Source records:

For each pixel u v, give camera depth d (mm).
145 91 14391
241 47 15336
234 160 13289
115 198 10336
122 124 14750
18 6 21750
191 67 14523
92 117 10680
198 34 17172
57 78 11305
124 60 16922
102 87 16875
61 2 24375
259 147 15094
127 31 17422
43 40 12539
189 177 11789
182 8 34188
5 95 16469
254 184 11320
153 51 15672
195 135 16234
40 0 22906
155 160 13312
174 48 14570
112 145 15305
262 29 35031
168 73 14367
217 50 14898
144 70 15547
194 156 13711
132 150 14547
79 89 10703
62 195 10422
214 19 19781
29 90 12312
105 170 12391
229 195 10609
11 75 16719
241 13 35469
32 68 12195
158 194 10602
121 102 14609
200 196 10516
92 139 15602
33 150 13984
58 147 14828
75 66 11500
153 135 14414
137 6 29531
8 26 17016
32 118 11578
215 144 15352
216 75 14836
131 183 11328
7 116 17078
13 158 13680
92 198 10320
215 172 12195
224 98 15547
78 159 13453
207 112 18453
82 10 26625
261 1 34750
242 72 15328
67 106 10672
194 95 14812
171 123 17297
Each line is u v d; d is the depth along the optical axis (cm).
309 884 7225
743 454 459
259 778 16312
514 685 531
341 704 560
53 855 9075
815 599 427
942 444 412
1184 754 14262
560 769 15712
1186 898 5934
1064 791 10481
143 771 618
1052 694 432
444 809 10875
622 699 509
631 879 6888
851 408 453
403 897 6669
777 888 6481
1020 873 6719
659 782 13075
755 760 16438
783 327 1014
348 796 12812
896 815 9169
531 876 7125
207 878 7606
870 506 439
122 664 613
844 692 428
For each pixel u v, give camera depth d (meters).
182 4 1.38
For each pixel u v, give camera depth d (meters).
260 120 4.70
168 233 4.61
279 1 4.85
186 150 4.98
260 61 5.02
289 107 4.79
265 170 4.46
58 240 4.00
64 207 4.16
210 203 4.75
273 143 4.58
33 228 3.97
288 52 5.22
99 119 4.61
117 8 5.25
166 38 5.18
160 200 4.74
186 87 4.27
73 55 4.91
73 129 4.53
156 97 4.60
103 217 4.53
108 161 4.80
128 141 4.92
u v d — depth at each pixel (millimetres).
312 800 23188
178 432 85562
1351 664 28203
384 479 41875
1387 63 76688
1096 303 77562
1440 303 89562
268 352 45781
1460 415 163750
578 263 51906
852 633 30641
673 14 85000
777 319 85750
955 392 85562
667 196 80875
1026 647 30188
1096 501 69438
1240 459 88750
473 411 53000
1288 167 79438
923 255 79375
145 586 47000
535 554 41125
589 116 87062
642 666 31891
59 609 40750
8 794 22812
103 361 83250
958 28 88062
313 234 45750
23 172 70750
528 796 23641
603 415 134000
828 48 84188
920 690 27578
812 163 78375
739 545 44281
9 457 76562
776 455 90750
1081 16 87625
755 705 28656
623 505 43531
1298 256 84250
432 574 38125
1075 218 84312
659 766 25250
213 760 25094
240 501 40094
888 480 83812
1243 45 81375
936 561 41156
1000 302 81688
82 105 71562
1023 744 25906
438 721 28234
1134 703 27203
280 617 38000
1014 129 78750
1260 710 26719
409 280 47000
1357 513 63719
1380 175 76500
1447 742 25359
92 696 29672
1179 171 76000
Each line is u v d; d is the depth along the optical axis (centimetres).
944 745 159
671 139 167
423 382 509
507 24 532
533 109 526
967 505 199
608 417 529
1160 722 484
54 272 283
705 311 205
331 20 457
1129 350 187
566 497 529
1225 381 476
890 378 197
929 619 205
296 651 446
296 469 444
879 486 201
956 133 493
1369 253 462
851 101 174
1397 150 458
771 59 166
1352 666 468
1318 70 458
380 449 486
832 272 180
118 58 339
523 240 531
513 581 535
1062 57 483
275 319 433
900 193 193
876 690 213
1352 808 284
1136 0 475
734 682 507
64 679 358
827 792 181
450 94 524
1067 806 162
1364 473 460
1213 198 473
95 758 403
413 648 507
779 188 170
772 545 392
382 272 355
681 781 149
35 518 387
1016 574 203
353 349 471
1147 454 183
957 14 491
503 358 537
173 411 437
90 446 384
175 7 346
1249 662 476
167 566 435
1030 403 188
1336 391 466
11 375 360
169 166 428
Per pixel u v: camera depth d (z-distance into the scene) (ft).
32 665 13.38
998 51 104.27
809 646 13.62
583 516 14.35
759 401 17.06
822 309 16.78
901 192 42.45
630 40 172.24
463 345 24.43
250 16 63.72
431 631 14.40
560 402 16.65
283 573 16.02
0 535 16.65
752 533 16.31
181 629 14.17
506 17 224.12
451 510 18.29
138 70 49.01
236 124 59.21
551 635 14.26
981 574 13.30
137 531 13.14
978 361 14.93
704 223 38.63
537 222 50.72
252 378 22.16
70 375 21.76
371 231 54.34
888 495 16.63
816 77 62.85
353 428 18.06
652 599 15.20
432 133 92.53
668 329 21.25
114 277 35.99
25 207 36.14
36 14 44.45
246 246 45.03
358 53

→ What is needed
Of the entries above, transcribe exactly those lines that fall between the line containing "121 102 14609" and the line containing "1096 501 69438", together with those two lines.

→ Exercise response
121 102 14609
200 196 10516
92 139 15602
33 150 13984
58 147 14828
75 66 11500
153 135 14414
137 6 29531
8 26 17016
32 118 11578
215 144 15352
216 75 14836
131 183 11328
7 116 17078
13 158 13680
92 198 10320
215 172 12195
224 98 15547
78 159 13453
207 112 18453
82 10 26625
261 1 34750
242 72 15328
67 106 10672
194 95 14812
171 123 17297
Each line is u v d; d is the depth along the optical axis (cm).
309 884 7225
743 454 459
259 778 16312
514 685 531
341 704 560
53 855 9075
815 599 427
942 444 412
1184 754 14262
560 769 15712
1186 898 5934
1064 791 10481
143 771 618
1052 694 432
444 809 10875
622 699 509
631 879 6888
851 408 453
403 897 6669
777 888 6481
1020 873 6719
659 782 13075
755 760 16438
783 327 1014
348 796 12812
896 815 9169
531 876 7125
207 878 7606
870 506 439
122 664 613
844 692 428
For each pixel u v, give camera depth d (meters).
182 4 1.38
For each pixel u v, give camera depth d (meters).
260 120 4.70
168 233 4.61
279 1 4.85
186 150 4.98
260 61 5.02
289 107 4.79
265 170 4.46
58 240 4.00
64 207 4.16
210 203 4.75
273 143 4.58
33 228 3.97
288 52 5.22
99 119 4.61
117 8 5.25
166 38 5.18
160 200 4.74
186 87 4.27
73 55 4.91
73 129 4.53
156 97 4.60
103 217 4.53
108 161 4.80
128 141 4.92
u v d — depth at each pixel (millimetres).
312 800 23188
178 432 85562
1351 664 28203
384 479 41875
1387 63 76688
1096 303 77562
1440 303 89562
268 352 45781
1460 415 163750
578 263 51906
852 633 30641
673 14 85000
777 319 85750
955 392 85562
667 196 80875
1026 647 30188
1096 501 69438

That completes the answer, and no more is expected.